Step 1: Secure yourself to the top anchors
Clip your lanyard to one of the bolts and lock the carabiner. Adjust the length of the lanyard if necessary. Next, unclip the rope from the quickdraw that is directly below the anchor with your lanyard attached to it. Unclip this quickdraw from the anchor and remove the bolt-side carabiner. Clip the empty end of the dogbone to your spare quickdraw. You can now use this joined quickdraw to attach yourself to the other bolt (the one that doesn’t have the PAS attached to it).
Step 2: Tie an overhand knot and clip this to your belay loop
First, pull up 2.5 m (8 ft) of rope. Then, create a loop in the rope and tie an overhand knot (It can be a simple overhand knot as it won’t be weighted). Clip this to your belay loop with the carabiner that was taken off the quickdraw (the one that was used to secure you to the anchor).
Step 3: Untie your first knot and thread it through the anchor
Untie the knot you first tied in with and thread the rope through the chains or quicklinks. If there is only a single ring secured to both bolts, thread the rope through this.

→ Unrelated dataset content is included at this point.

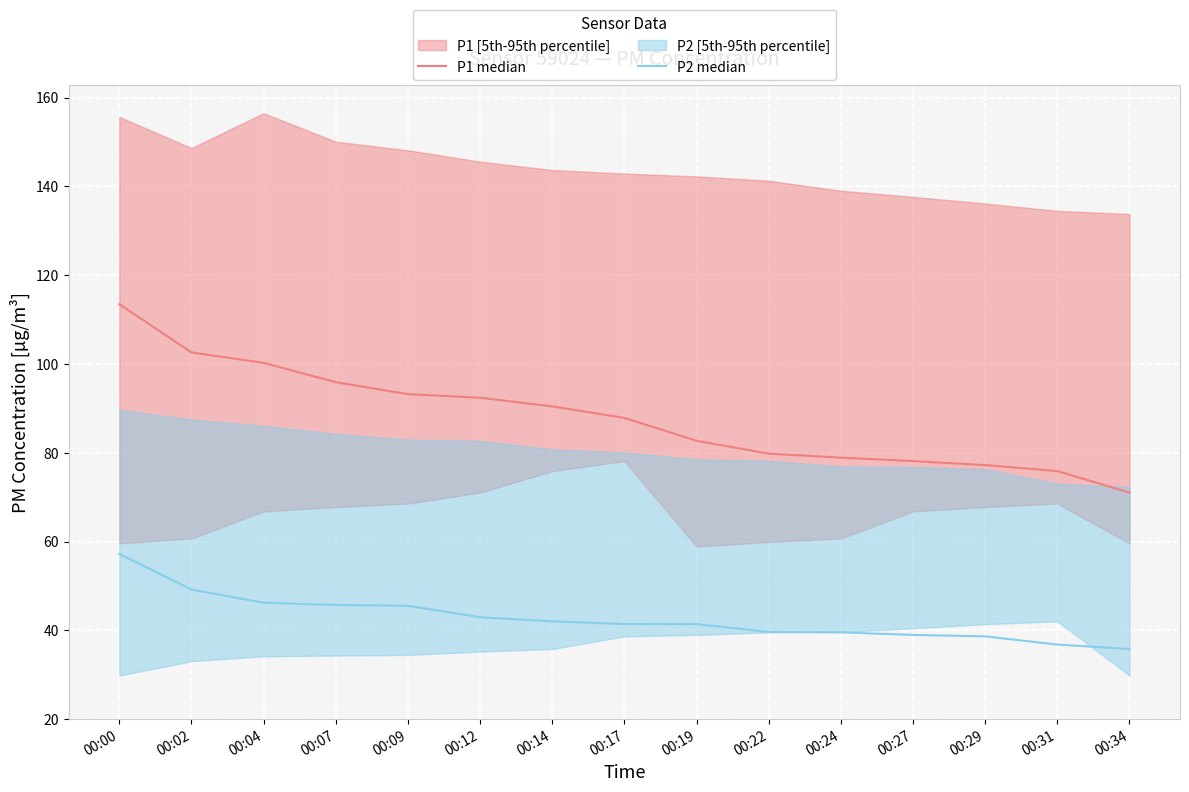

Read the P1 median value at 00:02.

102.6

Step 4: Retie the figure-8
Retie the rope to your harness with a figure-8 knot. Tie the knot as close to your harness as possible. The closer your knot is to your harness, the easier it will be to pull yourself up to the anchor to check that your belayer has you.
Step 5: Unite the overhand knot
This is the part that everybody forgets. Before you ask your belayer to take, unclip the overhand knot from your belay knot and untie it. At this point you are still connected to the anchor with your lanyard and quickdraw chain.

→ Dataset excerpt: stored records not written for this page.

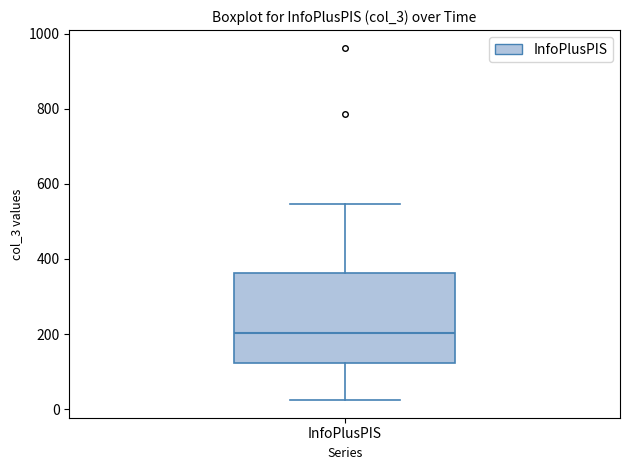

Transcribe this box plot: give where the median line is, the range the box spans, and where the two whiskers end, as read against the y-axis. The values are not printed on the chart, so give them approximately, as read against the axis.

median 200, box 120 to 360, whiskers 20 to 540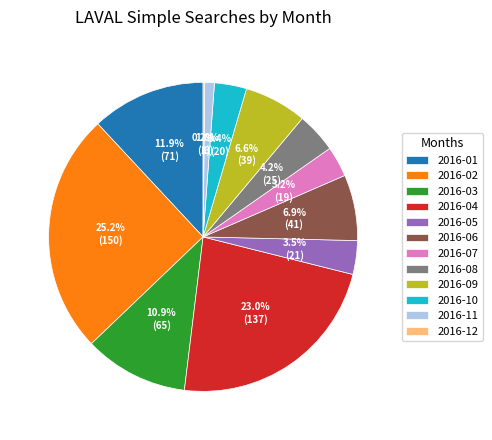

Is 2016-09 the majority of the pie?

No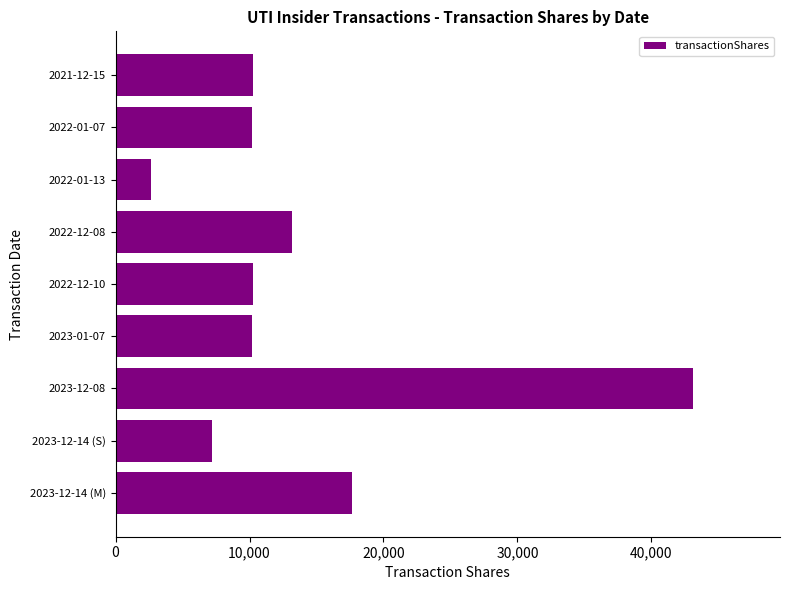

How many distinct data groups are displayed?

1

Step 6: Test the system and unclip your PAS
Ask your belayer to take, and pull yourself up and towards the anchors before resting your weight on the rope. Check that your knot has been tied correctly, that the rope runs through both pieces of terminal hardware, and that the belayer is actually holding your weight.

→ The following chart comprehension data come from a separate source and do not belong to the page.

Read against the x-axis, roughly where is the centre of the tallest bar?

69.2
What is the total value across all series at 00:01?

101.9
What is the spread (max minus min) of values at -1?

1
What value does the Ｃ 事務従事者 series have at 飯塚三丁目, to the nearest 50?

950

- Belayer is holding your weight
- Rope passes through both rings or quicklinks
- Knot is tied correctly
Having weighted the rope and checked the system, you can unclip your PAS and quickdraw chain and tell your belayer to lower you. Just remember to take your quickdraws with you.
Learn both techniques, one at a time
It would be a good idea to learn both techniques, but aim to master one first. Cleaning is one of those tasks that can easily result in an accident if you get it wrong. Be vigilant, follow a protocol, and think everything through before unclipping or untying anything. I recommend that you practice these techniques under the supervision of a guide or more experienced climber the first time you do them.